Regia di Ingmar Bergman vedi scheda film
Un'ora e un quarto di durata, quattro soli personaggi (con breve comparsata del regista), azione poca, ma un fitto intreccio psicologico ed una moltitudine di ruoli e di rapporti fra i protagonisti. I tre attori sono marito, moglie ed amante (marito consenziente) e per di più anche il giudice è innamorato della donna; nonostante questo, lei appare (e realmente a letto risulta) frigida, distante da chi la circonda; il giudice, cioè la legge, le istituzioni, è una figura spregevole, antipatica, tormentata da una sudorazione eccessiva che lo rende ancora più inavvicinabile e fastidioso per i tre inquisiti. E, nella confessione finale, ammette di essere lì praticamente per caso e di non sentirsi affatto adatto a giudicare, come una beffa della sorte.
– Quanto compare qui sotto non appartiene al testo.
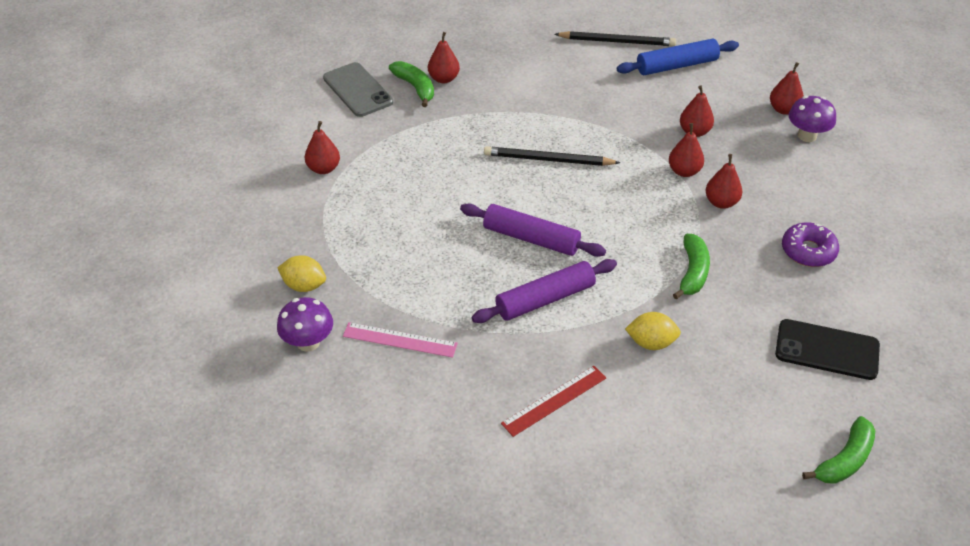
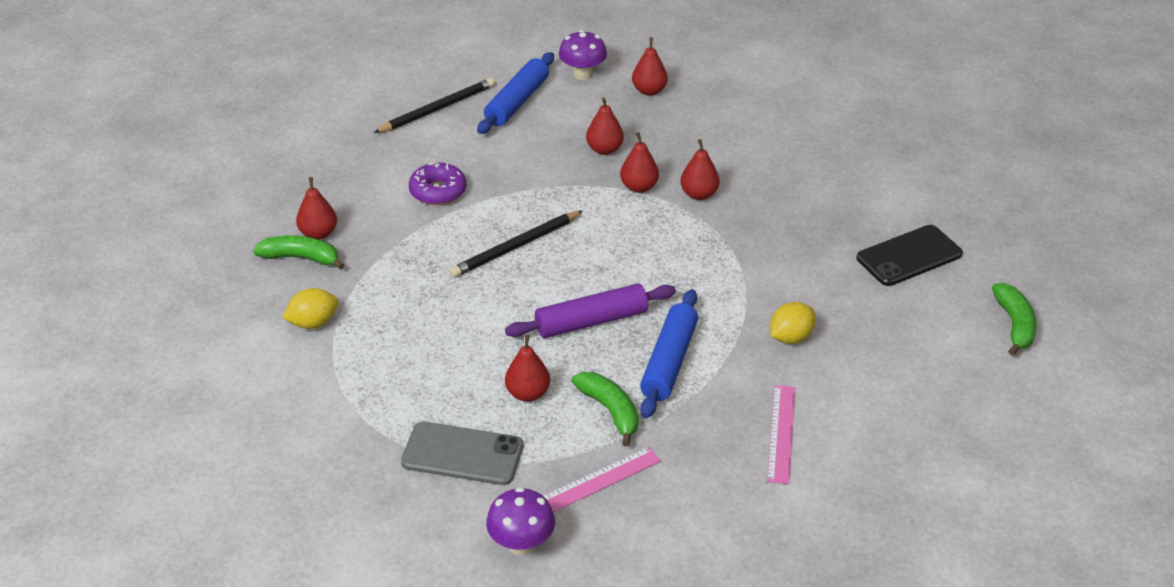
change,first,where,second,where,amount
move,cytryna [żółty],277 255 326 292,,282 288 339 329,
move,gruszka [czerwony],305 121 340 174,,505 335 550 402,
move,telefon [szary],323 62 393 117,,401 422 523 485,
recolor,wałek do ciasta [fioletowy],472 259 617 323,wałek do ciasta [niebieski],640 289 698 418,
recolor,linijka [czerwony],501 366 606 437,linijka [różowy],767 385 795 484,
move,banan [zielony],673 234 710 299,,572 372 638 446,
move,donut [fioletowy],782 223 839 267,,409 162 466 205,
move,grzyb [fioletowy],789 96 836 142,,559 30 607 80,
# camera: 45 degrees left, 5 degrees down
E la beffa si ritorce contro di lui, uccidendolo nel tanto atteso momento della rappresentazione: la legge non è pronta (adatta) a sostenere il peso e la grazia dell'arte?
Tre attori vengono convocati da un giudice per un'accusa di oscenità. Interrogati separatamente, generano perplessità e curiosità nell'uomo, che infine chiede di assistere ad una rappresentazione in privato dell'opera incriminata. Ma, una volta messo di fronte alla messa in scena, allestita nel suo ufficio, il giudice ha un infarto e muore.